Armando Reed lets Bibi Nurshuhada Ramli in on the primary love of his life
UNDERNEATH that impressive physique and dashing persona, Armando Reed is a man who prefers to indulge in a more feminine past time: Cooking.
“I do have other loves,” he assures me over the phone, “but the primary thing is cooking. It’s been a very important part of my life since I was a child. Opportunity and a little bit of luck came into play and I met the right people and got the show Armando’s Asian Twist started.”
In the four-part series, Reed, who is of Taiwanese, German and Spanish heritage, will gather inspiration from the history, cultures, tastes and ingredients from both the East and West to come up with beautifully-fused flavours that excite the palate.
Reed, 32, travels across Taiwan in search of inspiration for food ranging from national dishes to local street food. Then he returns to the kitchen to whip up three Western dishes, each with an Asian spin.
Armando’s Asian Twist airs every Monday at 7pm on TLC starting today. Repeats are on Tuesday (10am), Saturday (10am) and Sunday (5pm).
“Most celebrity chefs are professionals. They go to culinary school, open restaurants and make cooking their profession,” says Reed. “What sets me apart is that I speak in a way that people can relate to. I’m not a professional chef, just someone who is really passionate about food and has been cooking for a while.”
Reed was a writer for another TLC series, Fun Taiwan, in which host Janet Hsieh travelled across the country to discover its uniqueness.
“I met several producers and one of them contacted me out of the blue. He noticed that I liked cooking and later, I was offered to do the show. I jumped up in the air and screamed like I was a child. It was awesome,” recalls Reed.

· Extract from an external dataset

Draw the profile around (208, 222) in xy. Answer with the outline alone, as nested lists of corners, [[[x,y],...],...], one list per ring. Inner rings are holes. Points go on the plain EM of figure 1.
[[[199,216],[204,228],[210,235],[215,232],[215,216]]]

In Armando’s Asian Twist, he will make easy the tricky art of fusion cuisine and, at the same time, transform everyday meals into memorable affairs.
He says: “Each episode has a theme depending where I’ll be going or the people I’ll meet. Many of the ‘twists’ come from trying to make do with the local ingredients or replacing an element in the recipe with something Asian.”
The idea is to show that wherever you are or whatever ingredients you have, you can produce delicious meals.
Reed tells us more about his love for cooking.
What was your biggest blunder in the kitchen?
It would have to be the first time I made cookies when I was like 6. I was supposed to use a teaspoon to measure salt but I used a tablespoon instead. The cookies looked fantastic but the minute I put one in my mouth, it was a bitter, salty disappointment.
More recently, I was cutting something and I said: “Listen, you’ve got to be really careful when you cut because you may cut yourself,” and then I go and cut myself really bad.
What else do you like to do besides cooking?
I love to read. I think as long as everyone reads, we really open our eyes. Turn off the computer for a second and use your imagination. I think it really helps in the creative process, whatever it is you’re doing.
I also love sports — basketball, even though I am not so good at it. I just love the competition. I love the social aspects of sports and I love having to push myself. Even when you’re tired you’re like, “I’ve got to go a little bit further”.
I love American football. There’s a flag football league in Taiwan that I am really, really fond of.
Astronomy. Just the search for something is also fun. To understand the universe around us is paramount to our growth and species. I’m kind of a gadget freak too.
What other projects are you involved in now?
Well, I’ve poured myself into Armando’s Asian Twist. I also write for the show, so I have to make sure everything’s right. I’m thinking about starting a business soon so I’ve been drafting and planning too. I don’t want to give too much away but so far, it’s looking good. I’m really excited about everything on the table.